SERVICES PUBLICS

Aux impôts, on prélève aussi les emplois à la source

par Mathieu Hébert
Publié le 10 janvier 2019 à 15:39

Avec la mise en place du prélèvement à la source, la suppression de milliers de postes dans l’administration fiscales n’est pas sans poser problème.

« Ne quittez pas, je vous passe mon collègue ». Le 2 janvier dans un centre des impôts à Amiens, Gérald Darmanin s’est fait téléconseiller devant les caméras et les micros. Et le ministre des Comptes publics de répéter inlassablement le même message : la mise en place du prélèvement à la source est souhaitée par une majorité de contribuables français, et se déroule sans anicroche.

Gérald Darmanin répond aux contribuables devant les caméras, à Amiens le 2 janvier. (Twitter /gdarmanin)

Pas de bug, dit le ministre nordiste qui, après Amiens, visitait le centre des impôts de Lille et l’école des douanes de Tourcoing ce jeudi 10 janvier.
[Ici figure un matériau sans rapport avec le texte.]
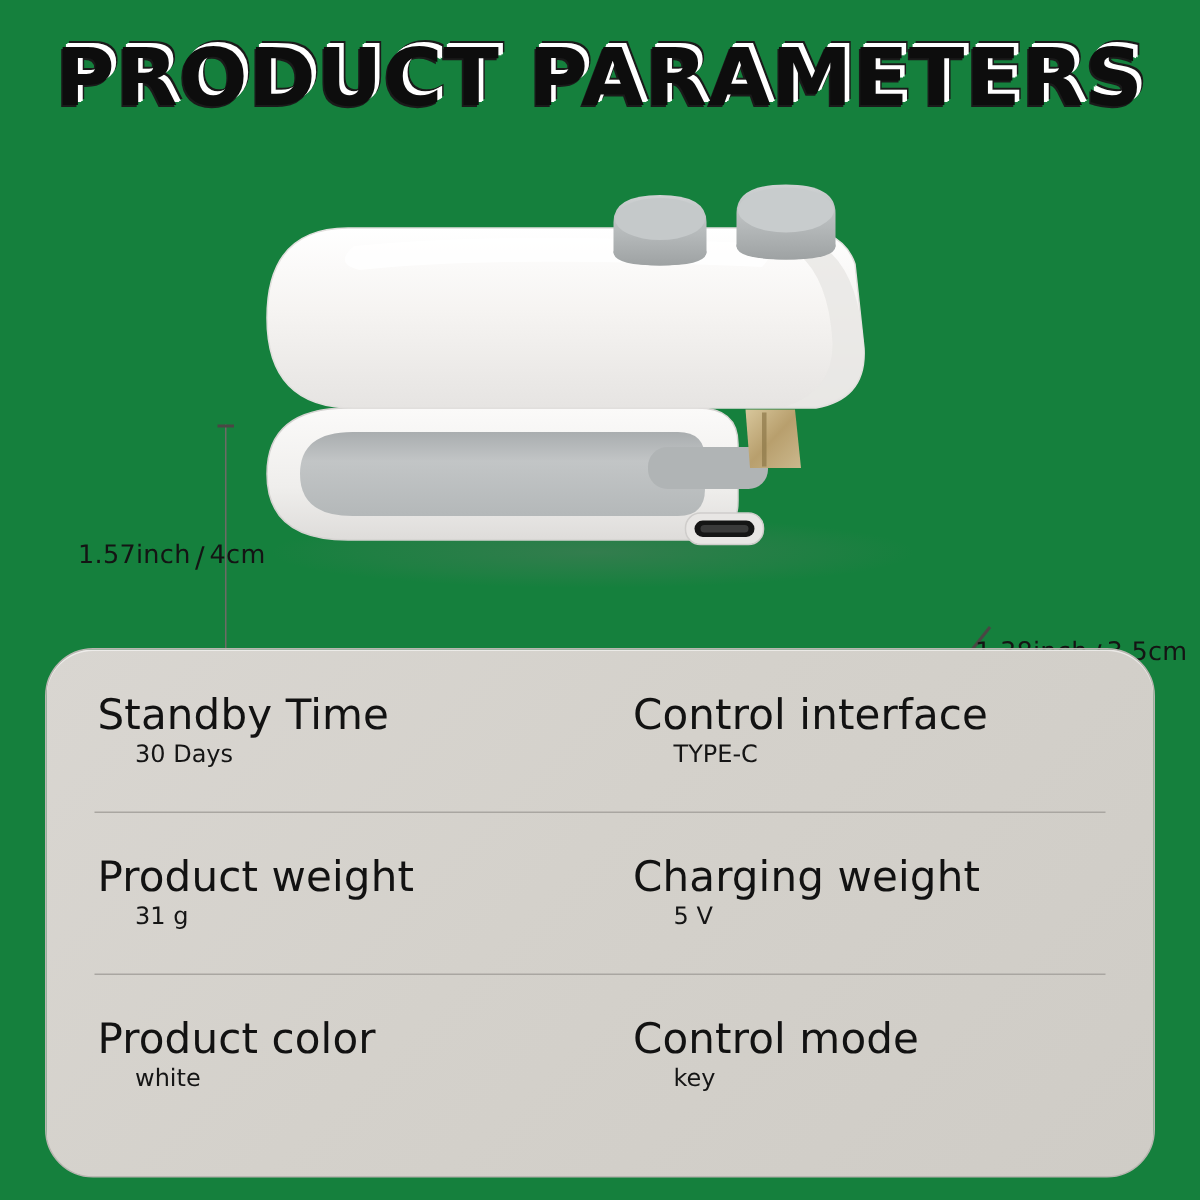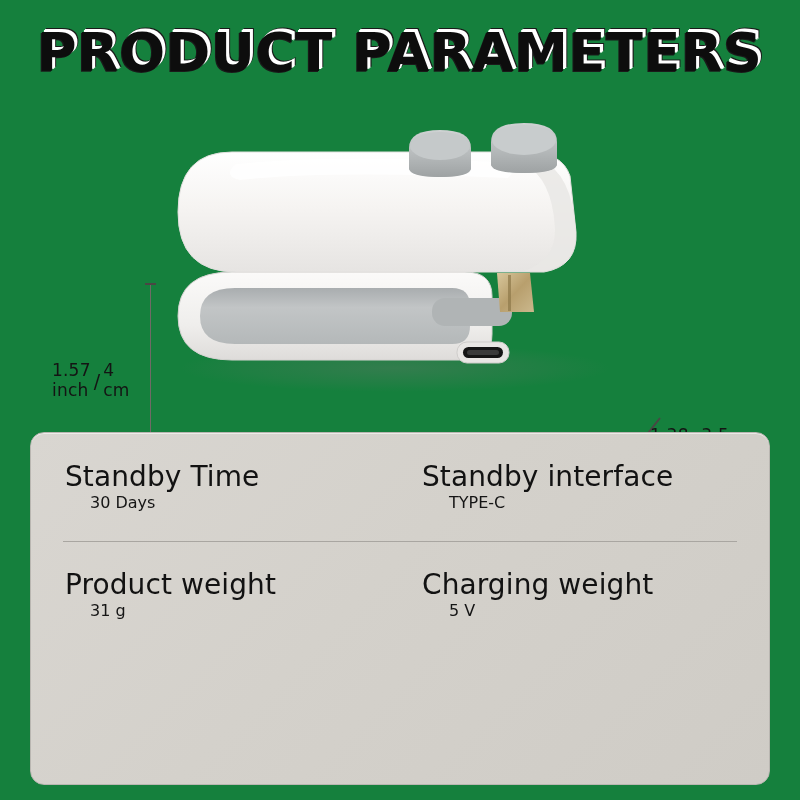--- a/index.html
+++ b/index.html
@@ -65,21 +65,21 @@
 
   #label-height {
     position: absolute;
     left: 52px; top: 240px;
     width: 95px;
     font-size: 17px; color: #141414;
     line-height: 1.18;
     letter-spacing: 0.2px;
   }
   .frac { display: flex; align-items: flex-start; }
-  .frac .col { display: flex; flex-direction: column; }
+  .frac .col { display: flex; flex-direction: row; }
   .frac .sl {
     margin: 0 3px;
     font-size: 19px;
     color: #141414;
     align-self: center;
     transform: translateY(1px);
   }
 
   
   #dim-h {
@@ -123,21 +123,21 @@
   
   #device { position: absolute; left: 0; top: 0; }
 
   
   #spec-panel {
     position: absolute;
     left: 30px; top: 432px;
     width: 740px; height: 353px;
     background: linear-gradient(135deg, #d9d6d1 0%, #d4d1cb 45%, #cfccc6 100%);
     border: 1px solid #b9b6b1;
-    border-radius: 14px;
+    border-radius: 32px;
     box-shadow: inset 0 1px 0 rgba(255,255,255,0.55);
     padding: 0 32px;
   }
 
   .spec-row {
     position: relative;
     display: flex;
     height: 108px;
     align-items: center;
   }
@@ -297,31 +297,41 @@
   </div>
 
   <div id="spec-panel">
 
     <div class="spec-row">
       <div class="spec-cell left">
         <div class="spec-label">Standby Time</div>
         <div class="spec-value">30 Days</div>
       </div>
       <div class="spec-cell right">
-        <div class="spec-label">Standby interface</div>
+        <div class="spec-label">Control interface</div>
         <div class="spec-value">TYPE-C</div>
       </div>
     </div>
 
     <div class="spec-row">
       <div class="spec-cell left">
         <div class="spec-label">Product weight</div>
         <div class="spec-value">31 g</div>
       </div>
       <div class="spec-cell right">
         <div class="spec-label">Charging weight</div>
         <div class="spec-value">5 V</div>
       </div>
     </div>
 
+    <div class="spec-row">
+      <div class="spec-cell left">
+        <div class="spec-label">Product color</div>
+        <div class="spec-value">white</div>
+      </div>
+      <div class="spec-cell right">
+        <div class="spec-label">Control mode</div>
+        <div class="spec-value">key</div>
+      </div>
+    </div>
 
   </div>
 </div>
 
 </body></html>

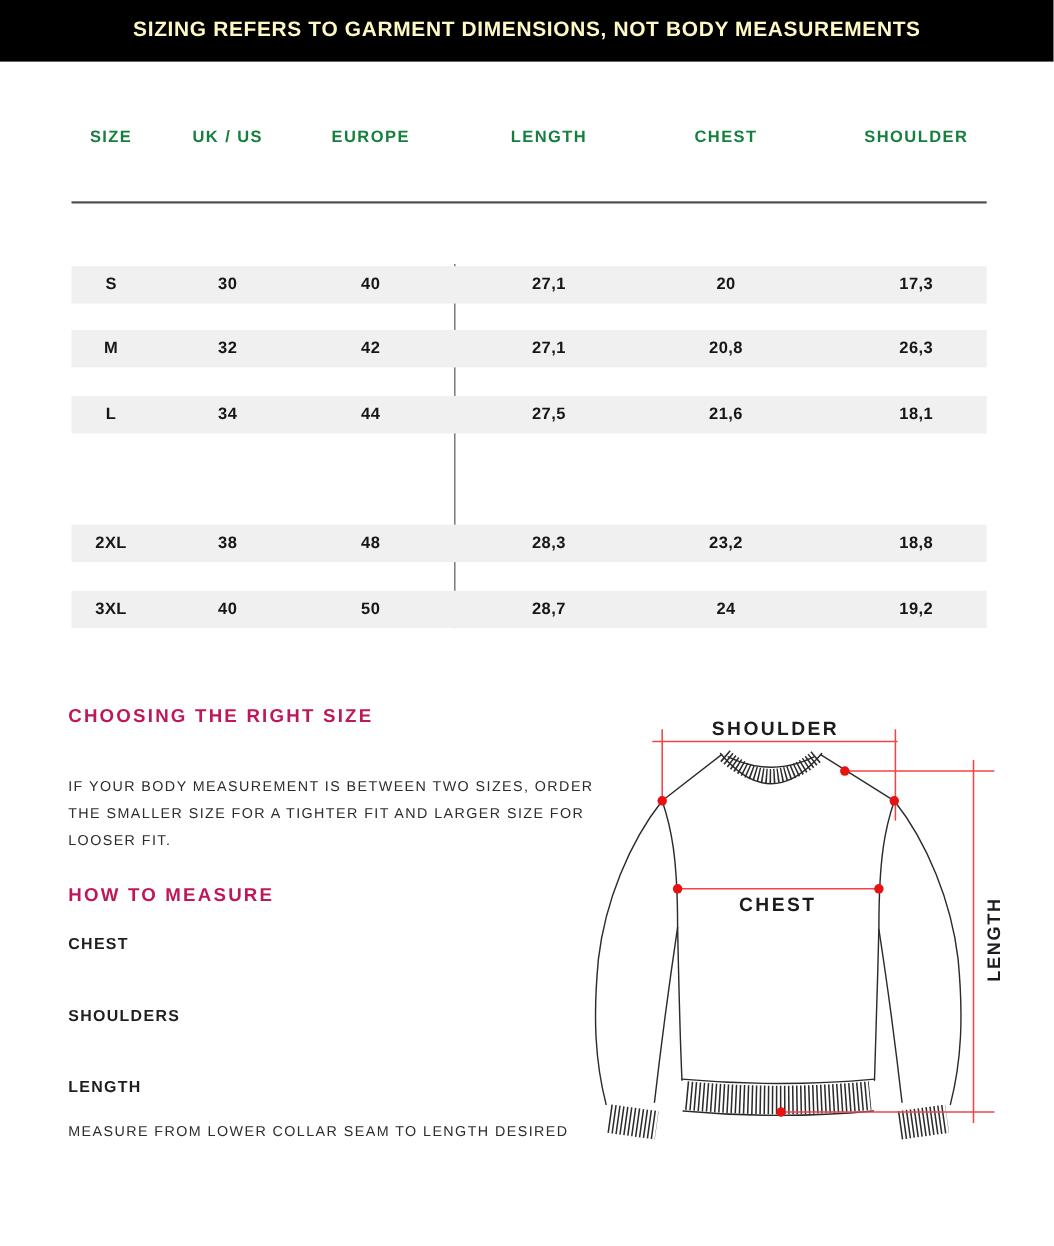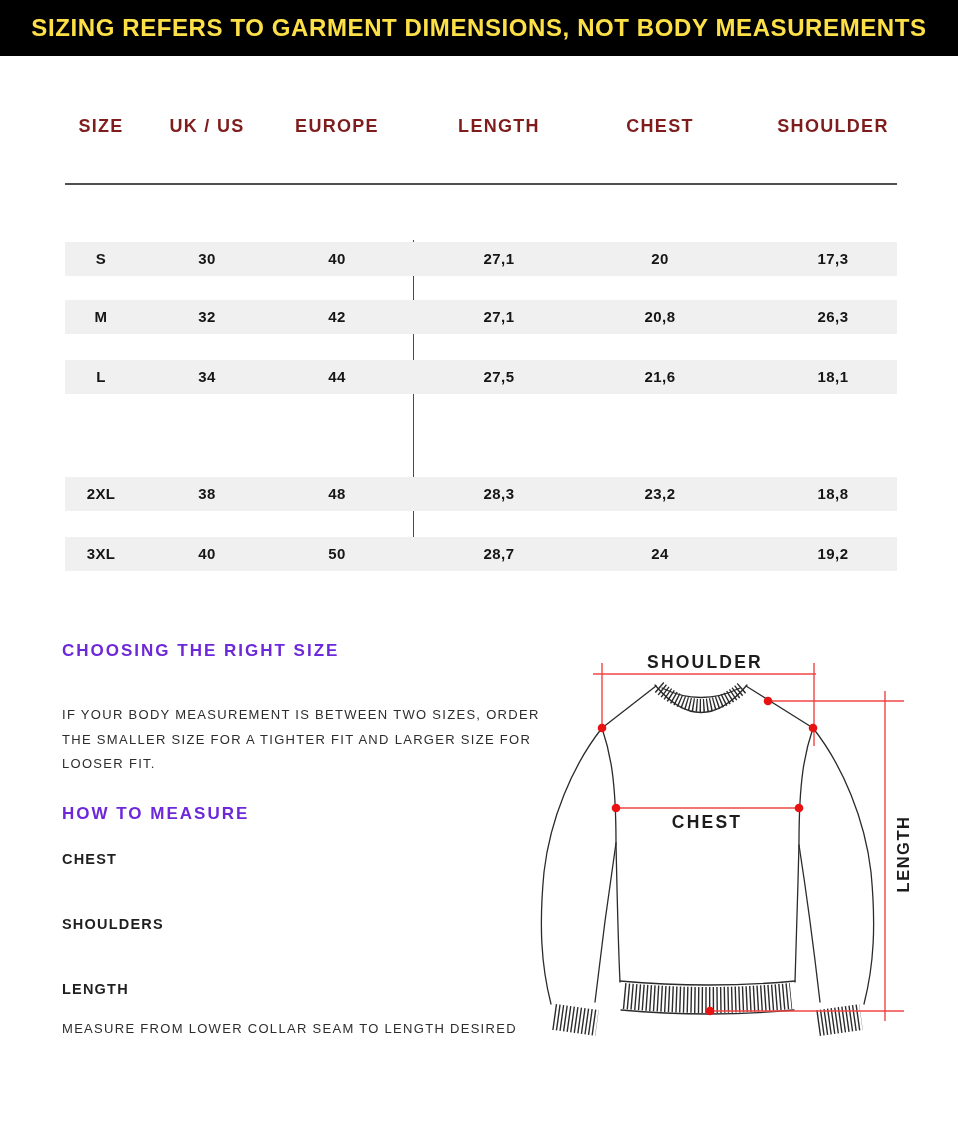--- a/index.html
+++ b/index.html
@@ -2,37 +2,37 @@
 <html><head>
 <meta charset="utf-8">
 <style>
   html,body{margin:0;padding:0;background:#fff;}
   .page{position:relative;width:958px;height:1133px;background:#ffffff;overflow:hidden;
         font-family:"Liberation Sans",sans-serif;}
 
   
   .banner{position:absolute;left:0;top:0;width:958px;height:56px;background:#000;
           display:flex;align-items:center;justify-content:center;}
-  .banner-text{color:#fde047;font-weight:bold;font-size:24px;letter-spacing:.6px;white-space:nowrap;}
+  .banner-text{color:#fef9c3;font-weight:bold;font-size:19px;letter-spacing:.6px;white-space:nowrap;}
 
   
   .size-table{position:absolute;left:65px;top:0;width:832px;height:585px;}
-  .th{position:absolute;top:116px;transform:translateX(-50%);font-size:18px;font-weight:bold;
-      letter-spacing:1.3px;color:#7f1d1d;white-space:nowrap;}
+  .th{position:absolute;top:116px;transform:translateX(-50%);font-size:15px;font-weight:bold;
+      letter-spacing:1.3px;color:#15803d;white-space:nowrap;}
   .c1{left:36px}.c2{left:142px}.c3{left:272px}.c4{left:434px}.c5{left:595px}.c6{left:768px}
   .rule{position:absolute;left:0;top:183px;width:832px;height:1.6px;background:#4f4f4f;}
   .vdivider{position:absolute;left:348px;top:240px;width:1.2px;height:331px;background:#4a4a4a;}
   .trow{position:absolute;left:0;width:832px;height:34px;background:#f0f0f0;}
   .r1{top:242px}.r2{top:300px}.r3{top:360px}.r4{top:418px}.r5{top:477px}.r6{top:537px}
   .td{position:absolute;top:0;transform:translateX(-50%);line-height:34px;font-size:15px;
       font-weight:bold;letter-spacing:.4px;color:#161616;white-space:nowrap;}
 
   
   .heading{position:absolute;left:62px;font-size:17px;font-weight:bold;letter-spacing:2px;
-           color:#6d28d9;white-space:nowrap;}
+           color:#be185d;white-space:nowrap;}
   .choosing-heading{top:641px}
   .howto-heading{top:804px}
   .body-text{position:absolute;left:62px;width:482px;font-size:13px;letter-spacing:1.3px;
              line-height:24.5px;color:#2d2d2d;}
   .choosing-body{top:690px}
   .mi-label{position:absolute;left:62px;font-size:14.5px;font-weight:bold;letter-spacing:1.2px;color:#1f1f1f;}
   .lbl-chest{top:851px}.lbl-shoulders{top:916px}.lbl-length{top:981px}
   .txt-chest{top:874px}.txt-shoulders{top:939px}.txt-length{top:1004px}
Pour le bilan technique de la réforme, on en jugera en fin de mois, quand l’impôt sur le revenu sera automatiquement prélevé sur les salaires et pensions de retraites. « Avec le prélèvement à la source, votre impôt s’adapte immédiatement à l’évolution de vos revenus », écrit Gérald Darmanin, dans une lettre adressée aux contribuables en début d’année.

Il s’adapte aux revenus, mais les ampute chaque mois, et non plus une fois par an. « Quand mes salariés vont voir qu’ils perdent plusieurs dizaines d’euros chaque mois, ils vont faire la tête », anticipe un petit patron du Dunkerquois. Sans impôt supplémentaire, mais avec un prélèvement régulier, l’effet psychologique a déjà freiné les gouvernements précédents. On le mesurera ces prochains mois, alors que la question du pouvoir d’achat prend de plus en plus d’ampleur.

30 000 suppressions en dix ans

De l’autre côté du guichet enfin, c’est chez les agents des Finances publiques (DGFiP) que ça coince. Ce n’est pas nouveau : en quelques années, c’est un plan social qui ne dit pas son nom qui a touché cette administration. « 2150 suppressions d’emplois supplémentaires sont prévues en 2019, après les 30 000 que nous avons connus en dix ans », alerte la CGT Finances publiques.

« Le PAS (prélèvement à la source) est une réforme lourde, la DGFiP est fragilisée, cependant le gouvernement poursuit sa politique destructrice et en s’apprêtant à remettre profondément en cause l’organisation de la DGFiP », analyse Solidaires Finances Publiques.

Rappelons-le : l’administration fiscale est chargée du recouvrement de l’impôt, mais aussi du contrôle fiscal, de la lutte contre la fraude… A cet égard, les mesures du gouvernement actuel se situent dans la même lignée que ceux de Nicolas Sarkozy ou François Hollande, déplore la CGT : « des missions et des conditions de vie au travail qui ne cessent de se dégrader ; une "géographie revisitée" qui aboutira à des restructurations massives, la diminution continue du budget de fonctionnement… »

Nord : une cinquantaine de services sur la sellette

Une quarantaine de trésoreries est menacée de fermeture d’ici 2022 dans le département du Nord, selon la CGT Finances publiques, qui évoquait en novembre un projet transmis par la direction régionale au ministère. Le projet porterait sur quarante-deux trésoreries, ainsi que quatre services des impôts des particuliers (SIP), neuf services des impôts des entreprises (SIE), et six services de publicité foncière. Leurs implantations sont réparties sur tout le département. « C’est un démantèlement complet du réseau de notre administration qui est prévu », avance la CGT.